「また会ってねー」、「もちろん!お待ちしています」
これは、とある患者さんとのいつもの別れ際の挨拶です。もう、どのくらいでしょうか・・・10年近くになるでしょうか。
その方は、毎月外来にみえたときには相談室の医療ソーシャルワーカーを尋ね、近況や日々の暮らし、家族との悩みをお話されます。お話の内容はいつもだいたい同じなのですが、ひとしきり話すと「あーすっきりした」と言われた後、冒頭の「また会ってねー」と必ず付け加え、私の返事に笑顔でこたえ、病院を後にされるのです。
その方が相談室を尋ねるきっかけは、外来の精神科の医師に紹介されたことでした。
70代前半のその患者さんは、「アルツハイマー型認知症」の診断を受け、医療ソーシャルワーカーを尋ねてきました。最初は「ご家族から物忘れを指摘され、何度も同じことを尋ねると叱られる」というようなお話でした。それで、ご本人は少し家から出かけるようなサービスを利用したいと希望され、介護保険の申請から、デイサービスの利用までをお手伝いさせていただきました。そこから、その患者さんは外来のたびに医療ソーシャルワーカーに会いに来てくれるようになり、ご縁が始まりました。それはつい最近まで続いておりました・・・
アルツハイマー型認知症と診断されても、3年ほど前までは1人で外来にきていましたが、徐々に外来日や診療時間を間違えるようになり、混乱するようになって娘さんに付き添いをお願いすることになりました。娘さんが付き添うようになって、それまでの月に1回の外来日が2ヶ月に1回になりましたが、外来にみえると、いつも相談室を訪ね、「また会ってねー」といつもの挨拶は続いていました。

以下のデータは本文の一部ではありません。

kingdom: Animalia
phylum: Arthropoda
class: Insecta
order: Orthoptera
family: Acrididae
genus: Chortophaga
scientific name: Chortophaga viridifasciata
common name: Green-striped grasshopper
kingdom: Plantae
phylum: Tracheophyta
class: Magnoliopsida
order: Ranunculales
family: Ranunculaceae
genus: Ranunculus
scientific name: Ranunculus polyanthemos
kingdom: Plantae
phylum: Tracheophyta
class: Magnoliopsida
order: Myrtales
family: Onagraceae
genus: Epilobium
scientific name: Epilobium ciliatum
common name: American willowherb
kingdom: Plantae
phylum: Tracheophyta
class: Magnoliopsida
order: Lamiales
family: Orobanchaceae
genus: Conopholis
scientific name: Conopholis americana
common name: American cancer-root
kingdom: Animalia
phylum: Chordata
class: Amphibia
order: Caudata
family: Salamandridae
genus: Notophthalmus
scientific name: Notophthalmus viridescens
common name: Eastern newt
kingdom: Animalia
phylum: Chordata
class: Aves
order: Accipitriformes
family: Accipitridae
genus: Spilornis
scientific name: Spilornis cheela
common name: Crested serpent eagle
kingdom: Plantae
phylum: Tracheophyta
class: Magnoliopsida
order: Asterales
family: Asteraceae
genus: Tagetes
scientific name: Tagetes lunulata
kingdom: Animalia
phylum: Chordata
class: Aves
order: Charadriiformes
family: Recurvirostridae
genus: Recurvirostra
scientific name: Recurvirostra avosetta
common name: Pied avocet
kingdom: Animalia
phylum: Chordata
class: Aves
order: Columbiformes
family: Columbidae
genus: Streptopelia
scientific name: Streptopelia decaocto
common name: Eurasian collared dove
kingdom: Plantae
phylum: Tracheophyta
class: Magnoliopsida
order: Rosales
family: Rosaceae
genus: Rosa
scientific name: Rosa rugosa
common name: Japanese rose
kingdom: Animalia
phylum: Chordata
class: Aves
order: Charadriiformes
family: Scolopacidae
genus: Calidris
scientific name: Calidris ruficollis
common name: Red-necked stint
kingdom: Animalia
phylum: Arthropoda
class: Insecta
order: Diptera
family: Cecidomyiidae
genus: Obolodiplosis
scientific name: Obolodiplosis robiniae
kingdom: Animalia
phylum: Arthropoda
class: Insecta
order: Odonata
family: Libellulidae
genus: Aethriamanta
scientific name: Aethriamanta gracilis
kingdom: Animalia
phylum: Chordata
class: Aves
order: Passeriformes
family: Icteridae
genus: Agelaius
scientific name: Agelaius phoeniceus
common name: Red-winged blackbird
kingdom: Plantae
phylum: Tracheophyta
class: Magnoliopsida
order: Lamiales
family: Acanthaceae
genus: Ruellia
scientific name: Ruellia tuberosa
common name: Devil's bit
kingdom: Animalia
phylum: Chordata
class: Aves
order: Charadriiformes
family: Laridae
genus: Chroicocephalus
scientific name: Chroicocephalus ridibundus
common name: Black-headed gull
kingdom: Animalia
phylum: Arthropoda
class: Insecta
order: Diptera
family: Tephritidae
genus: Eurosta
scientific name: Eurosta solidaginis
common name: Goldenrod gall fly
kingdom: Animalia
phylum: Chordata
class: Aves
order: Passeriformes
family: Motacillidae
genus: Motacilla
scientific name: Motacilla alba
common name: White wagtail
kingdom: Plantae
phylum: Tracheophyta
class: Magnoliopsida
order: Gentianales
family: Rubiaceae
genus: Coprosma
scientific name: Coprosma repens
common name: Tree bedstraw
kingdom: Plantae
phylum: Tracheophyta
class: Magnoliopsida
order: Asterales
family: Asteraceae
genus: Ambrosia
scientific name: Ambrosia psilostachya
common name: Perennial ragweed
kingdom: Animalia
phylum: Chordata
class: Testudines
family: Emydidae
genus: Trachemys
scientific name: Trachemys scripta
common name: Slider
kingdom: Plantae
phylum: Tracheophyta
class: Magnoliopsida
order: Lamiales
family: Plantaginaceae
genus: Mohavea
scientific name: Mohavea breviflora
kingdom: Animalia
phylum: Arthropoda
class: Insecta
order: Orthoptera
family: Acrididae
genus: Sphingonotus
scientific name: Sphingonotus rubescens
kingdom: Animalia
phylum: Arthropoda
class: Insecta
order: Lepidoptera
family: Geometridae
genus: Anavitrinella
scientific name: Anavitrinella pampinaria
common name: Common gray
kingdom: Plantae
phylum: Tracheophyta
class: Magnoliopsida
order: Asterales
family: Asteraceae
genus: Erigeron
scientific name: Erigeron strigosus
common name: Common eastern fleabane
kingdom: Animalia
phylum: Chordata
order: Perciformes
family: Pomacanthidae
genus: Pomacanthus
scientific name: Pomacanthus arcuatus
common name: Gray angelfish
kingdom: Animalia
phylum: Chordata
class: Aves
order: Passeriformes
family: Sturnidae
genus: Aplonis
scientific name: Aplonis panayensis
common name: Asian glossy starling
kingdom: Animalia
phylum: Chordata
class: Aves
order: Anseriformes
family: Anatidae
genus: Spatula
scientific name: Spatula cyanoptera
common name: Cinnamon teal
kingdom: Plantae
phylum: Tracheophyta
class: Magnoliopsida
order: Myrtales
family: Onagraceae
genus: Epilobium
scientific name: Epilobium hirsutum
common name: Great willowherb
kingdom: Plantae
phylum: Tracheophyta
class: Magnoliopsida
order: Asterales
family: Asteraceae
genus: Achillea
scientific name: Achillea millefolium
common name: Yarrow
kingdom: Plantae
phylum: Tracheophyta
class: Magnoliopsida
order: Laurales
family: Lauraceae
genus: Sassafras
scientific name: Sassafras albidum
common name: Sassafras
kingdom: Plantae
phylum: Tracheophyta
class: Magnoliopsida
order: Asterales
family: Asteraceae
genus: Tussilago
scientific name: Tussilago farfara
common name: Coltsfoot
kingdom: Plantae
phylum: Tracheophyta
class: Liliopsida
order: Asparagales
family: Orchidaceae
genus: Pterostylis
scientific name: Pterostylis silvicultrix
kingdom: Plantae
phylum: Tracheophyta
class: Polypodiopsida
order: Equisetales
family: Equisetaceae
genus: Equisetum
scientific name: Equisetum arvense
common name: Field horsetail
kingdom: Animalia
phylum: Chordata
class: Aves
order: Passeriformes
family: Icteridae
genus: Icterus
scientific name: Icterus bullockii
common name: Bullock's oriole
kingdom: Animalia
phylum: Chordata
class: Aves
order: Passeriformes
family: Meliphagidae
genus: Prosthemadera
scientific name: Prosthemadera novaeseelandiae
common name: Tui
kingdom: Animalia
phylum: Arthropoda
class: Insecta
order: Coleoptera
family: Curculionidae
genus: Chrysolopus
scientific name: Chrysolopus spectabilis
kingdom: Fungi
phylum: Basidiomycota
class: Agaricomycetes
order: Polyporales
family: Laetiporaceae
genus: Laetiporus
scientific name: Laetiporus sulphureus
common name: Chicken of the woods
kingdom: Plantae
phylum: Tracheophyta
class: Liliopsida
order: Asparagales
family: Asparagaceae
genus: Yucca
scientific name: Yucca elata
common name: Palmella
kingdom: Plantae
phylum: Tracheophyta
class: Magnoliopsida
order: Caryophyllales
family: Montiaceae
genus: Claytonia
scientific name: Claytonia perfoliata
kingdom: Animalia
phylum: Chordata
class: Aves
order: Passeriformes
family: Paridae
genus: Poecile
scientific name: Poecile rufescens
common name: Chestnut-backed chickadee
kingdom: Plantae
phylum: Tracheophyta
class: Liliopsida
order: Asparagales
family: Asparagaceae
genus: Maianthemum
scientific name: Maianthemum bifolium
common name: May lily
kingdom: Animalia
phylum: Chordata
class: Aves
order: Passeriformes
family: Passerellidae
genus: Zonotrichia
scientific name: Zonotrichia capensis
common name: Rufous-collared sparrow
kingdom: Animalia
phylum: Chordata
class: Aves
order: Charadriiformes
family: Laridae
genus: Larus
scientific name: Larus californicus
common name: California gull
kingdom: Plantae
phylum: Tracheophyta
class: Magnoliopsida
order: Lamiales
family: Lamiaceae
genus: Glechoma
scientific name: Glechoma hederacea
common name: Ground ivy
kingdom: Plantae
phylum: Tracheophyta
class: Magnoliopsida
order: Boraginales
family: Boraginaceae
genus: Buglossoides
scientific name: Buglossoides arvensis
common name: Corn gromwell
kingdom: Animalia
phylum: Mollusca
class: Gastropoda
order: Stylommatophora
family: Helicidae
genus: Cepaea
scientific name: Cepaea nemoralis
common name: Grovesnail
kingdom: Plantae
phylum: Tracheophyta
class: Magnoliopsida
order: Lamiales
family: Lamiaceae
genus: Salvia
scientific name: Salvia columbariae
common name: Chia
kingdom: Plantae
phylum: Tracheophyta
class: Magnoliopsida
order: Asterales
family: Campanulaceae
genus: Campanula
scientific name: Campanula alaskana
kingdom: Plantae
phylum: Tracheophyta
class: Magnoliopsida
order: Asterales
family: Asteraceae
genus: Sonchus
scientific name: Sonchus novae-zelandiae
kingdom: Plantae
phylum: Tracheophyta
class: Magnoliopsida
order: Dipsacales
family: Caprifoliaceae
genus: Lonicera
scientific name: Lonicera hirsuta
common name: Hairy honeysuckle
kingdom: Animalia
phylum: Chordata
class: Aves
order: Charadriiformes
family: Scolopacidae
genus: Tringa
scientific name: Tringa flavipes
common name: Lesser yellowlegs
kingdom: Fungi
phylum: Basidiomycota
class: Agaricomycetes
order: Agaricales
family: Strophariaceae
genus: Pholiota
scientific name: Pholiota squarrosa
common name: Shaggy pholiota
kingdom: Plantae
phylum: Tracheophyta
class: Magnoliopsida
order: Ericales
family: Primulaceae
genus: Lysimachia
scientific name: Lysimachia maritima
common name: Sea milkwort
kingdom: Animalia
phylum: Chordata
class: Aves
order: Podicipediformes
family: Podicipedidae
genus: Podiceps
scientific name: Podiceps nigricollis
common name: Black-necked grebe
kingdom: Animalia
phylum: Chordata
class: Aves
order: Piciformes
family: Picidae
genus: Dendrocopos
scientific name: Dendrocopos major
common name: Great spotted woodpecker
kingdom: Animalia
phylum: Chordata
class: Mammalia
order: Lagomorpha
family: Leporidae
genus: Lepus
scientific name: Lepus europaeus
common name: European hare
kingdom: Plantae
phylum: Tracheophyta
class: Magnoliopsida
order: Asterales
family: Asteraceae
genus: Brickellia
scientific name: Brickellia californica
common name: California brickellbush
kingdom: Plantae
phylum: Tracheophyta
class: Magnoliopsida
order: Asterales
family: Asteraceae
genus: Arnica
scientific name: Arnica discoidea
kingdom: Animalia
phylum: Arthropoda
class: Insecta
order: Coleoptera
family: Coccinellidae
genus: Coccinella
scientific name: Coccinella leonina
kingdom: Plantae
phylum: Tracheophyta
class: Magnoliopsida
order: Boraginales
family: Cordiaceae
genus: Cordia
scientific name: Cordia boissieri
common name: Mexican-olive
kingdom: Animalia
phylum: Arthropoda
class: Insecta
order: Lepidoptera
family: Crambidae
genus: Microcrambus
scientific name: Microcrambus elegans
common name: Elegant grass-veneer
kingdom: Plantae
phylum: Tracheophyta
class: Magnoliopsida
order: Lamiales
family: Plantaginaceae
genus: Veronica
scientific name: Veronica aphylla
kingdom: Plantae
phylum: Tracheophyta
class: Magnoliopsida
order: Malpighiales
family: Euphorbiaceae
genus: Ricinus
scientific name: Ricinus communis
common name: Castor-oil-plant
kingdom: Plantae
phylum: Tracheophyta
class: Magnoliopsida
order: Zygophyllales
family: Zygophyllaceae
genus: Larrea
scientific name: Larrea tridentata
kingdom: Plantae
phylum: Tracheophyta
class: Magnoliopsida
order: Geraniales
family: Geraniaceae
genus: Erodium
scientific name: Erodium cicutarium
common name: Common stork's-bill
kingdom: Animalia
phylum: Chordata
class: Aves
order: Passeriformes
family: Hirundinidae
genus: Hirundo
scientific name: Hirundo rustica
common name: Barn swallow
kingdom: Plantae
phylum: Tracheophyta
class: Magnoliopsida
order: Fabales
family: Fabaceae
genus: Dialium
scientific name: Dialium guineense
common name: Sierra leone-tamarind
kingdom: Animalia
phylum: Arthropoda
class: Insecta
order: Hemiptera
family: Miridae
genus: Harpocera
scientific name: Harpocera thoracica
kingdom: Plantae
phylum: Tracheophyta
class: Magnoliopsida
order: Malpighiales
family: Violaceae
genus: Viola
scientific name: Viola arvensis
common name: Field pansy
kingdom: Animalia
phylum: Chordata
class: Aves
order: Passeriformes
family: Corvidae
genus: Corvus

昨年、その方は施設に入所し、今は半年に1回の検査のときだけ外来にみえます。
そして、先日久しぶりに外来でその患者さんをお見かけし、声をかけました。しばらく私の顔をじっと見ています。横から娘さんが「わかる?」と声をかけます。その方は、「わかるよ。忘れるわけないじゃない」と小さな声でこたえます。でも、もう、それ以上、何かをお話されることはありませんでした。また、視線も、合うことがなかったのです。
玄関で別れ際に、その方に今日は私から「またお会いしましょう!」とお声をかけると、その方は一瞬、いつもの笑顔をみせてくれたように見えました。私は、「またお会いしましょう!」その背中にもう一度声をかけ、見送りました。それは、暖かい、春の日差しを感じた朝でした。